── Provided material ──

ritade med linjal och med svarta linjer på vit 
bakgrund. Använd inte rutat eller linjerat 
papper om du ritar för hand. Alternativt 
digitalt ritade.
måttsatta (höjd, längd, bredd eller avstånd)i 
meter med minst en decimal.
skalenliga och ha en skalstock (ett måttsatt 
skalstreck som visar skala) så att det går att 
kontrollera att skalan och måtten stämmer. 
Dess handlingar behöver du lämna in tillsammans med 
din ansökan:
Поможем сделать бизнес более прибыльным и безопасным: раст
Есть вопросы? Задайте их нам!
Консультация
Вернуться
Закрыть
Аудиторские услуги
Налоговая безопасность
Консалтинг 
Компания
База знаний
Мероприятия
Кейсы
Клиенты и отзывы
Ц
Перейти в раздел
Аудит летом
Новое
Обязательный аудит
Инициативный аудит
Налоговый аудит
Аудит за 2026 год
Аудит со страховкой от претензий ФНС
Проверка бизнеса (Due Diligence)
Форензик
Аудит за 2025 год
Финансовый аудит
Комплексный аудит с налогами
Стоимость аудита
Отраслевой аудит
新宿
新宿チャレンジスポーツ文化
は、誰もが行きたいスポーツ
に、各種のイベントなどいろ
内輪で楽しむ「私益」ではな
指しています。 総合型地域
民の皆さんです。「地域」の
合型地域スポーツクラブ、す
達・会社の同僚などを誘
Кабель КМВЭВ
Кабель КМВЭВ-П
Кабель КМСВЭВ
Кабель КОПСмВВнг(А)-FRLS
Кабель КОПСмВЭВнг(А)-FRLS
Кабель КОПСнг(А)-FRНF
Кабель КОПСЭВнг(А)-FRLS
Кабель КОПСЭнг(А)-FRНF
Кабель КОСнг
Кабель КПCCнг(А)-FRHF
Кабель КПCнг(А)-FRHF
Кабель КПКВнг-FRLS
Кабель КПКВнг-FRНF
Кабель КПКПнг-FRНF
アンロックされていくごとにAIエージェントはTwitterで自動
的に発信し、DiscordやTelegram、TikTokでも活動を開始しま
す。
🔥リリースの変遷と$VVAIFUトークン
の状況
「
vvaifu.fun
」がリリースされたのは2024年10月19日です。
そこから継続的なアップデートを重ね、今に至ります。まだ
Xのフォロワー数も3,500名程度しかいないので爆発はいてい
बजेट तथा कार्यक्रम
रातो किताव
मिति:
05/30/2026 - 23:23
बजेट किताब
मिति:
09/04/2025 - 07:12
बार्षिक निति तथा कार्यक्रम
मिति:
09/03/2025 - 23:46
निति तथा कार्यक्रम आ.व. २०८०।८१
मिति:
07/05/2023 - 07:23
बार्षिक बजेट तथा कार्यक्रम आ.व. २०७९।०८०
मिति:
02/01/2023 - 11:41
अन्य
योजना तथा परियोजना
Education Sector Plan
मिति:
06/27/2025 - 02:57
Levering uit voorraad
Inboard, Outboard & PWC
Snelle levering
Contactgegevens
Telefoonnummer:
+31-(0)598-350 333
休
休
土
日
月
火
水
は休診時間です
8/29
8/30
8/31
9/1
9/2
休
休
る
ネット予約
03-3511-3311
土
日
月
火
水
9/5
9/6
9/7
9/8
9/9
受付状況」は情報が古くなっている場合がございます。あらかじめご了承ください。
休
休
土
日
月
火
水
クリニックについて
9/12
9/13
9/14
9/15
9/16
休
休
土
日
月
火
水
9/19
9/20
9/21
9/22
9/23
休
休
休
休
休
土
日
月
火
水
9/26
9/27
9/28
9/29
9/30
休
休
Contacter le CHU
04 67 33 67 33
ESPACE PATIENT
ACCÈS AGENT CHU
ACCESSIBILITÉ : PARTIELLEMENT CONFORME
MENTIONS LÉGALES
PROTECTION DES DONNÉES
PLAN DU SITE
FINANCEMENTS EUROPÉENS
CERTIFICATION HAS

───

*What you are asked to do*
Where in the records does the word "FRLS" appear? Copy each line that holds it.

*Solution*
Кабель КОПСмВВнг(А)-FRLS
Кабель КОПСмВЭВнг(А)-FRLS
Кабель КОПСЭВнг(А)-FRLS
Кабель КПКВнг-FRLS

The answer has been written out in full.